Catalysis Today, Vol.334, 68-78, 2019
2D & 3D in situ study of the calcination of Pd nanocatalysts supported on delta-Alumina in an Environmental Transmission Electron Microscope
The quality of metallic nanoparticles (NPs) used in heterogeneous catalysis relies through many aspects on their small size, on the homogeneity of their spatial distribution on their supports and on their ability to resist to sintering or coalescence. It is thus very important to quantify these parameters and understand the mechanisms controlling the growth of NPs during the genesis process of the catalyst. Whereas conventional Transmission Electron Microscopy (TEM) is currently used for these purposes, it most frequently remains a 'static' method where results are obtained in high vacuum and post mortem, i.e. after the typical drying, calcination and reduction steps without the possibility to follow directly the evolution of both NPs and supports during those treatments. Environmental TEM (ETEM) unlocks this blocking and allows elementary mechanisms, such as Ostwald Ripening and coalescence to be unravelled through direct in situ observations. We report here an ETEM study of the preparation of Pd-based narrow NPs, less than 5 nm in size, deposited on a d-alumina support. We focused on 3 main objectives: (i) quantifying the sizes of NPs at each preparation step performed in situ under environmental (i.e. respectively oxygen or air and hydrogen atmospheres at working temperatures) and comparing them to post mortem measurements; (ii) identify the oxidation state of the NPs through an in situ High Resolution imaging study of their crystallographic structure; (iii) explore the possibilities of environmental tri-dimensional (3D) studies by tilt series based Electron Tomography.
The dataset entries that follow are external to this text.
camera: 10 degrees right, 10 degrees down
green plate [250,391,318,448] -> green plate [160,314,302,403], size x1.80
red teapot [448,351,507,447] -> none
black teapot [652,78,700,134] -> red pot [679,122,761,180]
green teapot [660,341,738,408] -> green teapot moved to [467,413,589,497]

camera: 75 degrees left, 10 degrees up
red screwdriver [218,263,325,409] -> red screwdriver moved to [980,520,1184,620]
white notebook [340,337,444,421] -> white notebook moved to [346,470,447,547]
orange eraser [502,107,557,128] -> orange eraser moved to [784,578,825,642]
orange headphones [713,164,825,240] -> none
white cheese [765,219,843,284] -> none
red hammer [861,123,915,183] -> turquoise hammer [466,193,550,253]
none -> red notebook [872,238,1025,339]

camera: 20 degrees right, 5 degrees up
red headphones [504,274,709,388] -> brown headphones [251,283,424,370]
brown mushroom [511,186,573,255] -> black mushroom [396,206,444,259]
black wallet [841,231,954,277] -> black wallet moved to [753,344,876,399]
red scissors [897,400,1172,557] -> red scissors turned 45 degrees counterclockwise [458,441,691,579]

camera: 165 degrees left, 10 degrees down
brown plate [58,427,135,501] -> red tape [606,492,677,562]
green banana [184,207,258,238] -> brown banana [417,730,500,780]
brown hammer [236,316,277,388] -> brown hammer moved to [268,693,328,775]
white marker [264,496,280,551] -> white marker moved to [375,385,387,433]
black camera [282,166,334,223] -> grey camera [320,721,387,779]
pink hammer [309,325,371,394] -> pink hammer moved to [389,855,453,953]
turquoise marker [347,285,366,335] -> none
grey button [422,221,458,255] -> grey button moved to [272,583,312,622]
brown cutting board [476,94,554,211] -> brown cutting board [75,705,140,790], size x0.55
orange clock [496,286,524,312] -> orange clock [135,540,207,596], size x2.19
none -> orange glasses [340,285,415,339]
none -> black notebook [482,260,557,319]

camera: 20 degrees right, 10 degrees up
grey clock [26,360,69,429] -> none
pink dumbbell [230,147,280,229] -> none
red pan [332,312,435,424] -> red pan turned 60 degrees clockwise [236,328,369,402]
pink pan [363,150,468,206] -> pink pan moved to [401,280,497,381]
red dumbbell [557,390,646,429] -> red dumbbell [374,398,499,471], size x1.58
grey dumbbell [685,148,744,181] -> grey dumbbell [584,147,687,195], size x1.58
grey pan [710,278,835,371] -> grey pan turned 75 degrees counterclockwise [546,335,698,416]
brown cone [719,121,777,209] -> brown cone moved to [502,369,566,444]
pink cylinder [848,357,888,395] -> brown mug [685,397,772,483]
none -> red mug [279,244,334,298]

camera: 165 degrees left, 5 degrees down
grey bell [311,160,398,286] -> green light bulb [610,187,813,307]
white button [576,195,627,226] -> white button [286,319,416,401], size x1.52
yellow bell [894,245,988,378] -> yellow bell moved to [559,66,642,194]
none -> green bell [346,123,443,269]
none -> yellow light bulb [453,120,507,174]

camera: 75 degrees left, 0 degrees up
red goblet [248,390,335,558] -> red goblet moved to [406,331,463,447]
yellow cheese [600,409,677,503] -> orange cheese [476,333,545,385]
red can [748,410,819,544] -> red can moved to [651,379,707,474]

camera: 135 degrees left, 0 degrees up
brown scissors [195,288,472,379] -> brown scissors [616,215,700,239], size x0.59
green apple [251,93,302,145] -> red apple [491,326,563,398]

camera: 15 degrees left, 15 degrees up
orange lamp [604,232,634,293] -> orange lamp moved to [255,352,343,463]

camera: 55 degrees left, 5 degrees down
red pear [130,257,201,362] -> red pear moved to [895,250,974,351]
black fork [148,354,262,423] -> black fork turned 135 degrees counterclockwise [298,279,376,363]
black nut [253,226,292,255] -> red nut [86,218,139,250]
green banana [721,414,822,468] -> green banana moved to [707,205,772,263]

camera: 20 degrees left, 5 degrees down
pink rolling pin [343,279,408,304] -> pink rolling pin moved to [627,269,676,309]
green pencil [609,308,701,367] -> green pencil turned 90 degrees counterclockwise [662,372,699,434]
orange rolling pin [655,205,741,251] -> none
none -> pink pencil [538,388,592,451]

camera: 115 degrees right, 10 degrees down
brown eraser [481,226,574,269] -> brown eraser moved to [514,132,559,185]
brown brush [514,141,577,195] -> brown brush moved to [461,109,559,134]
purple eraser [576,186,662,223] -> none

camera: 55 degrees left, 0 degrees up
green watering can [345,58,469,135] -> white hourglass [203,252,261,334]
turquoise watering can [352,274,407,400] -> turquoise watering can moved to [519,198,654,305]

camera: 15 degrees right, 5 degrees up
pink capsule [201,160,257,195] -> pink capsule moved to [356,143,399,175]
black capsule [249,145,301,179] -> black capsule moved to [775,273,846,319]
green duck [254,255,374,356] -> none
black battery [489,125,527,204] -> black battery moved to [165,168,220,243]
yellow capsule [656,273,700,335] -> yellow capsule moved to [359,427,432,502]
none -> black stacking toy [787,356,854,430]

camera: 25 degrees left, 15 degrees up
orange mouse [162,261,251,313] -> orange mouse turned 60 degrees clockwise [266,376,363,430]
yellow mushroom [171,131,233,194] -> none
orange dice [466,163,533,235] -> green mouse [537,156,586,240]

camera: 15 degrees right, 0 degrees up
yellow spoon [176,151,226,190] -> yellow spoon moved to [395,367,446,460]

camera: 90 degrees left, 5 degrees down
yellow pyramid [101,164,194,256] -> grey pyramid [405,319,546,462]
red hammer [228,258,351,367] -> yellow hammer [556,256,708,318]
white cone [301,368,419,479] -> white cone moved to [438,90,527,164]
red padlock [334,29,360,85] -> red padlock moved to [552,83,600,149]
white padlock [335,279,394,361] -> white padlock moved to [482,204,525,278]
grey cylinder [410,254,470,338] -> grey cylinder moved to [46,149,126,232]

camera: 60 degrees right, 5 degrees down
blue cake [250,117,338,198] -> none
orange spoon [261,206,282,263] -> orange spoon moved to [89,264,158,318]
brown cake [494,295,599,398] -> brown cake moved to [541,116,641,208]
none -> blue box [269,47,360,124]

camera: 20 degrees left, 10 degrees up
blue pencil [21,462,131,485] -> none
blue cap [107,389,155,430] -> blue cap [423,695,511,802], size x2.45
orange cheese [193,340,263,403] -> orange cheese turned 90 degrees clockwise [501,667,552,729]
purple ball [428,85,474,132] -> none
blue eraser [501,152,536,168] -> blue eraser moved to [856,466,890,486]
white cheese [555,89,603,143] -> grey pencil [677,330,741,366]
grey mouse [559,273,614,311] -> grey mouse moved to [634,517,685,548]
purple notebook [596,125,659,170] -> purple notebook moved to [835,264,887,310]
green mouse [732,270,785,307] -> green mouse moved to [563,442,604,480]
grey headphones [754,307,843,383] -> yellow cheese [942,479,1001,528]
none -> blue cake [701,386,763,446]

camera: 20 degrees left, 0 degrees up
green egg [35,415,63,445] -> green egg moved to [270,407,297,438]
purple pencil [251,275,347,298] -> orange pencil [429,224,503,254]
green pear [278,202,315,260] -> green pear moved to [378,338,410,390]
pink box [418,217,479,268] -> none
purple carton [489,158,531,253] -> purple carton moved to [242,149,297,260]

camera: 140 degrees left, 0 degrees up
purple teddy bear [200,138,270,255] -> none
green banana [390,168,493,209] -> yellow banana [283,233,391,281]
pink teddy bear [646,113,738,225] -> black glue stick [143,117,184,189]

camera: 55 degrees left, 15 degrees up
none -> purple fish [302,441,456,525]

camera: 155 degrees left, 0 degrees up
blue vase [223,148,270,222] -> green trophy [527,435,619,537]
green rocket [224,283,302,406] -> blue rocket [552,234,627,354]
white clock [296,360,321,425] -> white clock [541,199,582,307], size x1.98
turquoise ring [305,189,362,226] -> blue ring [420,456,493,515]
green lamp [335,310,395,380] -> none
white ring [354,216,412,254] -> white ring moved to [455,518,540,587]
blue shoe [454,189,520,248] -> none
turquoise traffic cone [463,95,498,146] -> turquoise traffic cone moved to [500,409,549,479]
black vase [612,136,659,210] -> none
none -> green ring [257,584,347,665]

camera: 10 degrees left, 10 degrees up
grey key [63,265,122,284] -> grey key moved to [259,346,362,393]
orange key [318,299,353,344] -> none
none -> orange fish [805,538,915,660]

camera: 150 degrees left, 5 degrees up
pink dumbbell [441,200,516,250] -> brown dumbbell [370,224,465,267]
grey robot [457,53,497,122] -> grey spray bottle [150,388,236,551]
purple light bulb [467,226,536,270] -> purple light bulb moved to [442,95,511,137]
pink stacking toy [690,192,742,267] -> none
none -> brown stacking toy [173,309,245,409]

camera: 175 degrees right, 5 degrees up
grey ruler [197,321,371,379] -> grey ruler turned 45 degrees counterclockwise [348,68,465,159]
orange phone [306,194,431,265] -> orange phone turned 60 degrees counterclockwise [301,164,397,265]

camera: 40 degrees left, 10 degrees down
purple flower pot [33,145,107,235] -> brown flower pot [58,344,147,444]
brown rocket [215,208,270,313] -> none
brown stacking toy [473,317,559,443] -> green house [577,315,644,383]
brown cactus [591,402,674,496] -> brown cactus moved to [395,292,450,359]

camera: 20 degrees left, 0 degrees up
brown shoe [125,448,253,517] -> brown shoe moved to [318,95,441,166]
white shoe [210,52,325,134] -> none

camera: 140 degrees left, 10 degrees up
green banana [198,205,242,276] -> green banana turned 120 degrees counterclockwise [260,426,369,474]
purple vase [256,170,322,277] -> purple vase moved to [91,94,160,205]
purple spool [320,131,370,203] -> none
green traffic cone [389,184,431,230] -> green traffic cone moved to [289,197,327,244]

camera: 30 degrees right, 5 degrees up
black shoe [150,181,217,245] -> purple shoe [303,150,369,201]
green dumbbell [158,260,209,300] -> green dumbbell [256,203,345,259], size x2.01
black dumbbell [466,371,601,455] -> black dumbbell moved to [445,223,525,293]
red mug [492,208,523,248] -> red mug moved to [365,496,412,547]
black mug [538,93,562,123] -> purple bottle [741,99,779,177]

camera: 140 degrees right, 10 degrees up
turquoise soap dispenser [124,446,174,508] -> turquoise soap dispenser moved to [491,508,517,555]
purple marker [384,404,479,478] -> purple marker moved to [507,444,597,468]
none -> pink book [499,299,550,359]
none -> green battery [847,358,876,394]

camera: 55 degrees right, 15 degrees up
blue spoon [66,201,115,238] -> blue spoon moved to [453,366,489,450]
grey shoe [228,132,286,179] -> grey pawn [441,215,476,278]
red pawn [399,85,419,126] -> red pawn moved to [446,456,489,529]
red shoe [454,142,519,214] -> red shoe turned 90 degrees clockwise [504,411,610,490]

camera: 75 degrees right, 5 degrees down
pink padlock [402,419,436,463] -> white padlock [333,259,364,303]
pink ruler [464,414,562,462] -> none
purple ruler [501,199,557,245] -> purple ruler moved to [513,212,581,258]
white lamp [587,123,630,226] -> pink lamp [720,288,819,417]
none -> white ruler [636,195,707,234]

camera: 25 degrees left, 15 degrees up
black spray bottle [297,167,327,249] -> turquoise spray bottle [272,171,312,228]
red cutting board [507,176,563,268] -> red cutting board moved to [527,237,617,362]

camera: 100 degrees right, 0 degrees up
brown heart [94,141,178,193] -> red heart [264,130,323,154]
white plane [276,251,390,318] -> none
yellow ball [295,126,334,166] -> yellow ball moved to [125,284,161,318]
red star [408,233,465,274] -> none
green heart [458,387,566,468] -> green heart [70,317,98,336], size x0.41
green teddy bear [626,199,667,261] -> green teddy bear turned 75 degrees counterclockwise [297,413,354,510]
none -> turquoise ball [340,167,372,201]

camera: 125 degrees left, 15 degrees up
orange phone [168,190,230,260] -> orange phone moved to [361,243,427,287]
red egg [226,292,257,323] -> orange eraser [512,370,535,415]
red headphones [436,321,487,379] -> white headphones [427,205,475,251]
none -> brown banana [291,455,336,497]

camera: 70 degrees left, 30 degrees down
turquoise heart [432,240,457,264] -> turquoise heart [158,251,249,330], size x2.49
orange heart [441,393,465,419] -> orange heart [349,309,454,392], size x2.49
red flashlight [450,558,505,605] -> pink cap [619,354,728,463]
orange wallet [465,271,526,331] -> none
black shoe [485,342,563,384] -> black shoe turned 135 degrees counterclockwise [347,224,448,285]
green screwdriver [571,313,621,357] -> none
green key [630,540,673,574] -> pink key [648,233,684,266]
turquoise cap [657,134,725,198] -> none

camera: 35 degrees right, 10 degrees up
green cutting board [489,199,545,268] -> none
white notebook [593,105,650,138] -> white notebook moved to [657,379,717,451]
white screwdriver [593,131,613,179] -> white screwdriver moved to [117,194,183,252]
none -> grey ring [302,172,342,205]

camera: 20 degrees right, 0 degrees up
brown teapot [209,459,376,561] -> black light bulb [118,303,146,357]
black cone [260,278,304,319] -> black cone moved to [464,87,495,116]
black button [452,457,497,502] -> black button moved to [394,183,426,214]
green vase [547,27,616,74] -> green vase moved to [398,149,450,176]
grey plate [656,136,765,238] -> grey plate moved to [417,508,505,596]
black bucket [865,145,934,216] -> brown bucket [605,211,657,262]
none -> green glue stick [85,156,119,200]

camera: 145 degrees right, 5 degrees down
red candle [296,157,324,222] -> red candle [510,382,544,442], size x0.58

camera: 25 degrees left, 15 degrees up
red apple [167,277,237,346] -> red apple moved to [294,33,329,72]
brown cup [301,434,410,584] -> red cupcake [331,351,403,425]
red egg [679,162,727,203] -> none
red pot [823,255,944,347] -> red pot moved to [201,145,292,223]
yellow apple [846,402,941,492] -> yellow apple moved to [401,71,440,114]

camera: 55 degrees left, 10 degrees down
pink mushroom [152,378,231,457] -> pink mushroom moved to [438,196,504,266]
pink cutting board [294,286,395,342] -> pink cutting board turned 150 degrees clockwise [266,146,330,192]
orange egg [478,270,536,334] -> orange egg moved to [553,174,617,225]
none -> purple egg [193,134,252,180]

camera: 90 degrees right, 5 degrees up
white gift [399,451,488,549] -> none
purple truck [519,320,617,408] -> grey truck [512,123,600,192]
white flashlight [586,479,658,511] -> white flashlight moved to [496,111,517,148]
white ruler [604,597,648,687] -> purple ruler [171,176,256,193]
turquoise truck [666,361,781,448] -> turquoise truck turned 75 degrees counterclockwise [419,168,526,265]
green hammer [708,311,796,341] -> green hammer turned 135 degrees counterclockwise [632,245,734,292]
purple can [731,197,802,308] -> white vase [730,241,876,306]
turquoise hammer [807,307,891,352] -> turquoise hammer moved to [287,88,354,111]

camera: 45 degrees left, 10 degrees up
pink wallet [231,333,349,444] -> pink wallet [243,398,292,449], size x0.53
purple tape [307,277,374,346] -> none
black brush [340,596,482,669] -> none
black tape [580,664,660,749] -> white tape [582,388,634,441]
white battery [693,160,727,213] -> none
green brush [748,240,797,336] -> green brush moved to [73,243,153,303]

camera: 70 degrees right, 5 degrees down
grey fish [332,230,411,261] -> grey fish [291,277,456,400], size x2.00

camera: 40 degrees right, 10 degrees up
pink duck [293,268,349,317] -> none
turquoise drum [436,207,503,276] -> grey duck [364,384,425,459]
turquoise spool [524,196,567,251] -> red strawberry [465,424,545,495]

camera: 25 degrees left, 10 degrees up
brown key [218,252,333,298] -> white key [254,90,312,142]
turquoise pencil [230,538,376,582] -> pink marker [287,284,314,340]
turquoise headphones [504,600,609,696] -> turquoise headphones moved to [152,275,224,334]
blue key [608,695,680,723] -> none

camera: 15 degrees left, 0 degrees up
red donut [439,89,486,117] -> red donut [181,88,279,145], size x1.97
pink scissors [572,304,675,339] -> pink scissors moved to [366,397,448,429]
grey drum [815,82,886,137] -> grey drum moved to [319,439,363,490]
This last item represents a challenging breakthrough in the characterization of nanocatalysts; it will be demonstrated that the use of modern instruments (microscope and accessories) allows tomographic acquisitions to be performed very fast, within a few minutes and even seconds, which opens the way to the 3D tracking of microstructures almost in real time during their evolution under gas and at high temperature.